Given information →
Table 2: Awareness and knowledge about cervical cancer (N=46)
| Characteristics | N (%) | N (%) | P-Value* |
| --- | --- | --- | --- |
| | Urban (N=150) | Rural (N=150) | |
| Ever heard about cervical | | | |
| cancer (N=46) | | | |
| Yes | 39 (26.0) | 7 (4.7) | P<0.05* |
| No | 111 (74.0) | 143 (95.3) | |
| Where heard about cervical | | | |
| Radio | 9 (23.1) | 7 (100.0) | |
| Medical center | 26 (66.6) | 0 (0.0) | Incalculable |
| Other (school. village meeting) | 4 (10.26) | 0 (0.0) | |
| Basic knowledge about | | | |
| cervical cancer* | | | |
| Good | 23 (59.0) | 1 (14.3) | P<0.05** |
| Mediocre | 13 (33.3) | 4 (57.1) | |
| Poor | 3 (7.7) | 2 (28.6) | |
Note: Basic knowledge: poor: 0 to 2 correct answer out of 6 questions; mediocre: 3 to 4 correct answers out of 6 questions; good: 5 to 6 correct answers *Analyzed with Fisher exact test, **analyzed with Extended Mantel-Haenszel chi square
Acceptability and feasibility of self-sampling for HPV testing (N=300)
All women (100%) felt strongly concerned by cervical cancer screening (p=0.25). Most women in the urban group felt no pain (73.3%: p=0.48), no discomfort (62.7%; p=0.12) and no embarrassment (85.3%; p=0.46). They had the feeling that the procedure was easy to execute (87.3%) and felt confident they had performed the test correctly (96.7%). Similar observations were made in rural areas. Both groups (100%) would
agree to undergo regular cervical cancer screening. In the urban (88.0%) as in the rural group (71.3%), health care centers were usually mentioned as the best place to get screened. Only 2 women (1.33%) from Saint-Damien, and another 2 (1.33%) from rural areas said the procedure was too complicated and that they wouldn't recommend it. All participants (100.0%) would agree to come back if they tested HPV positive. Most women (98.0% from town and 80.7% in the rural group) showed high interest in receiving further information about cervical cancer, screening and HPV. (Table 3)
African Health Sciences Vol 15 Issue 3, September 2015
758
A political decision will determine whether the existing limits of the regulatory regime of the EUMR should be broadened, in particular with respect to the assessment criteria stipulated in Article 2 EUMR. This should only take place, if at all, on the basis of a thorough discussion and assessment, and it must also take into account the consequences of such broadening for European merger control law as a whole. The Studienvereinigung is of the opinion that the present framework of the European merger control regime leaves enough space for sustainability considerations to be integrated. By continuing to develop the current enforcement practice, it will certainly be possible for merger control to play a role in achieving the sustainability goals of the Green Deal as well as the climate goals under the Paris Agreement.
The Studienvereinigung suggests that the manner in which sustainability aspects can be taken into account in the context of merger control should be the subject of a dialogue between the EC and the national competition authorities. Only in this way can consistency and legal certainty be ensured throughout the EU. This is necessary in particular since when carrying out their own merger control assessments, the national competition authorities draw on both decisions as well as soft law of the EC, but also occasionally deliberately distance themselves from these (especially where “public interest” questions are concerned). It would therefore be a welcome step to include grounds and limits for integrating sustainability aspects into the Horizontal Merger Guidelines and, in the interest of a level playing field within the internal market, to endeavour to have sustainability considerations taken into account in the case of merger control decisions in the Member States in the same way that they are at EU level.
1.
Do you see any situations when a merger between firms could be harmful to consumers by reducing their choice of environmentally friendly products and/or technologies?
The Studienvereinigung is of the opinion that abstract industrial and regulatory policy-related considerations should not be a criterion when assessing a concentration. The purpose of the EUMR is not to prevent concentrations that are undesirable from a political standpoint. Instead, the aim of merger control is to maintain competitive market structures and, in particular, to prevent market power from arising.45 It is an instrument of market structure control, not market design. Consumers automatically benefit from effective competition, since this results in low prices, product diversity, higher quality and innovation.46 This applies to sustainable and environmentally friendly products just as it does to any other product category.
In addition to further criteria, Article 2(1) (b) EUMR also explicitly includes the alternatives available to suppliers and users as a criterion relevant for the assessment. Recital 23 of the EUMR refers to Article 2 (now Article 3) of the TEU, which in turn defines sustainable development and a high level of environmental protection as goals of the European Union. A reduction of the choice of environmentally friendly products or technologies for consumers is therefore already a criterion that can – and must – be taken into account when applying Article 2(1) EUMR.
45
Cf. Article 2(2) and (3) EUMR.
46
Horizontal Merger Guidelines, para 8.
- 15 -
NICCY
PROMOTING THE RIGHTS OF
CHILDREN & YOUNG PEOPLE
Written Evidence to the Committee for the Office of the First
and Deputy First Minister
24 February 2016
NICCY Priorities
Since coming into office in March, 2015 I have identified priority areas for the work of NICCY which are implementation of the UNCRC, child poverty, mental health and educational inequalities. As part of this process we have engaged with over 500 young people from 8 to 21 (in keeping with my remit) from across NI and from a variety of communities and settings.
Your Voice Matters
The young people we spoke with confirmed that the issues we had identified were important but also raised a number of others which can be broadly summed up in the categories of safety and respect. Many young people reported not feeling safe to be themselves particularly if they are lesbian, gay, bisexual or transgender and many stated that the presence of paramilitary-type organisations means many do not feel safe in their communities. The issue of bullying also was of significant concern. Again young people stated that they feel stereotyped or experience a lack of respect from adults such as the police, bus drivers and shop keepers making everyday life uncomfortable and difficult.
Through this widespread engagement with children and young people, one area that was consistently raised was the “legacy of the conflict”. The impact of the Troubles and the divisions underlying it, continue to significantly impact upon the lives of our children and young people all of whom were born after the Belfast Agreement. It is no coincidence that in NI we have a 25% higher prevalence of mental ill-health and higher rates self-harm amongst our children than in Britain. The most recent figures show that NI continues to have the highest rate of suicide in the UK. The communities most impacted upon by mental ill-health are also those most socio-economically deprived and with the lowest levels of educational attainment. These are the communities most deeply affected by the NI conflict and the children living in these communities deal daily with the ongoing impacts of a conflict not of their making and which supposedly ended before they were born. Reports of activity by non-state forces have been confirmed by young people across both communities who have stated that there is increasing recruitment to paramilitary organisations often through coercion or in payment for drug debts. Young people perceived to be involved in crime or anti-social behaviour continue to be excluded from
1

Task item → Everything in the listing above should be repeated exactly.

Answer section →
Table 2: Awareness and knowledge about cervical cancer (N=46)
| Characteristics | N (%) | N (%) | P-Value* |
| --- | --- | --- | --- |
| | Urban (N=150) | Rural (N=150) | |
| Ever heard about cervical | | | |
| cancer (N=46) | | | |
| Yes | 39 (26.0) | 7 (4.7) | P<0.05* |
| No | 111 (74.0) | 143 (95.3) | |
| Where heard about cervical | | | |
| Radio | 9 (23.1) | 7 (100.0) | |
| Medical center | 26 (66.6) | 0 (0.0) | Incalculable |
| Other (school. village meeting) | 4 (10.26) | 0 (0.0) | |
| Basic knowledge about | | | |
| cervical cancer* | | | |
| Good | 23 (59.0) | 1 (14.3) | P<0.05** |
| Mediocre | 13 (33.3) | 4 (57.1) | |
| Poor | 3 (7.7) | 2 (28.6) | |
Note: Basic knowledge: poor: 0 to 2 correct answer out of 6 questions; mediocre: 3 to 4 correct answers out of 6 questions; good: 5 to 6 correct answers *Analyzed with Fisher exact test, **analyzed with Extended Mantel-Haenszel chi square
Acceptability and feasibility of self-sampling for HPV testing (N=300)
All women (100%) felt strongly concerned by cervical cancer screening (p=0.25). Most women in the urban group felt no pain (73.3%: p=0.48), no discomfort (62.7%; p=0.12) and no embarrassment (85.3%; p=0.46). They had the feeling that the procedure was easy to execute (87.3%) and felt confident they had performed the test correctly (96.7%). Similar observations were made in rural areas. Both groups (100%) would
agree to undergo regular cervical cancer screening. In the urban (88.0%) as in the rural group (71.3%), health care centers were usually mentioned as the best place to get screened. Only 2 women (1.33%) from Saint-Damien, and another 2 (1.33%) from rural areas said the procedure was too complicated and that they wouldn't recommend it. All participants (100.0%) would agree to come back if they tested HPV positive. Most women (98.0% from town and 80.7% in the rural group) showed high interest in receiving further information about cervical cancer, screening and HPV. (Table 3)
African Health Sciences Vol 15 Issue 3, September 2015
758
A political decision will determine whether the existing limits of the regulatory regime of the EUMR should be broadened, in particular with respect to the assessment criteria stipulated in Article 2 EUMR. This should only take place, if at all, on the basis of a thorough discussion and assessment, and it must also take into account the consequences of such broadening for European merger control law as a whole. The Studienvereinigung is of the opinion that the present framework of the European merger control regime leaves enough space for sustainability considerations to be integrated. By continuing to develop the current enforcement practice, it will certainly be possible for merger control to play a role in achieving the sustainability goals of the Green Deal as well as the climate goals under the Paris Agreement.
The Studienvereinigung suggests that the manner in which sustainability aspects can be taken into account in the context of merger control should be the subject of a dialogue between the EC and the national competition authorities. Only in this way can consistency and legal certainty be ensured throughout the EU. This is necessary in particular since when carrying out their own merger control assessments, the national competition authorities draw on both decisions as well as soft law of the EC, but also occasionally deliberately distance themselves from these (especially where “public interest” questions are concerned). It would therefore be a welcome step to include grounds and limits for integrating sustainability aspects into the Horizontal Merger Guidelines and, in the interest of a level playing field within the internal market, to endeavour to have sustainability considerations taken into account in the case of merger control decisions in the Member States in the same way that they are at EU level.
1.
Do you see any situations when a merger between firms could be harmful to consumers by reducing their choice of environmentally friendly products and/or technologies?
The Studienvereinigung is of the opinion that abstract industrial and regulatory policy-related considerations should not be a criterion when assessing a concentration. The purpose of the EUMR is not to prevent concentrations that are undesirable from a political standpoint. Instead, the aim of merger control is to maintain competitive market structures and, in particular, to prevent market power from arising.45 It is an instrument of market structure control, not market design. Consumers automatically benefit from effective competition, since this results in low prices, product diversity, higher quality and innovation.46 This applies to sustainable and environmentally friendly products just as it does to any other product category.
In addition to further criteria, Article 2(1) (b) EUMR also explicitly includes the alternatives available to suppliers and users as a criterion relevant for the assessment. Recital 23 of the EUMR refers to Article 2 (now Article 3) of the TEU, which in turn defines sustainable development and a high level of environmental protection as goals of the European Union. A reduction of the choice of environmentally friendly products or technologies for consumers is therefore already a criterion that can – and must – be taken into account when applying Article 2(1) EUMR.
45
Cf. Article 2(2) and (3) EUMR.
46
Horizontal Merger Guidelines, para 8.
- 15 -
NICCY
PROMOTING THE RIGHTS OF
CHILDREN & YOUNG PEOPLE
Written Evidence to the Committee for the Office of the First
and Deputy First Minister
24 February 2016
NICCY Priorities
Since coming into office in March, 2015 I have identified priority areas for the work of NICCY which are implementation of the UNCRC, child poverty, mental health and educational inequalities. As part of this process we have engaged with over 500 young people from 8 to 21 (in keeping with my remit) from across NI and from a variety of communities and settings.
Your Voice Matters
The young people we spoke with confirmed that the issues we had identified were important but also raised a number of others which can be broadly summed up in the categories of safety and respect. Many young people reported not feeling safe to be themselves particularly if they are lesbian, gay, bisexual or transgender and many stated that the presence of paramilitary-type organisations means many do not feel safe in their communities. The issue of bullying also was of significant concern. Again young people stated that they feel stereotyped or experience a lack of respect from adults such as the police, bus drivers and shop keepers making everyday life uncomfortable and difficult.
Through this widespread engagement with children and young people, one area that was consistently raised was the “legacy of the conflict”. The impact of the Troubles and the divisions underlying it, continue to significantly impact upon the lives of our children and young people all of whom were born after the Belfast Agreement. It is no coincidence that in NI we have a 25% higher prevalence of mental ill-health and higher rates self-harm amongst our children than in Britain. The most recent figures show that NI continues to have the highest rate of suicide in the UK. The communities most impacted upon by mental ill-health are also those most socio-economically deprived and with the lowest levels of educational attainment. These are the communities most deeply affected by the NI conflict and the children living in these communities deal daily with the ongoing impacts of a conflict not of their making and which supposedly ended before they were born. Reports of activity by non-state forces have been confirmed by young people across both communities who have stated that there is increasing recruitment to paramilitary organisations often through coercion or in payment for drug debts. Young people perceived to be involved in crime or anti-social behaviour continue to be excluded from
1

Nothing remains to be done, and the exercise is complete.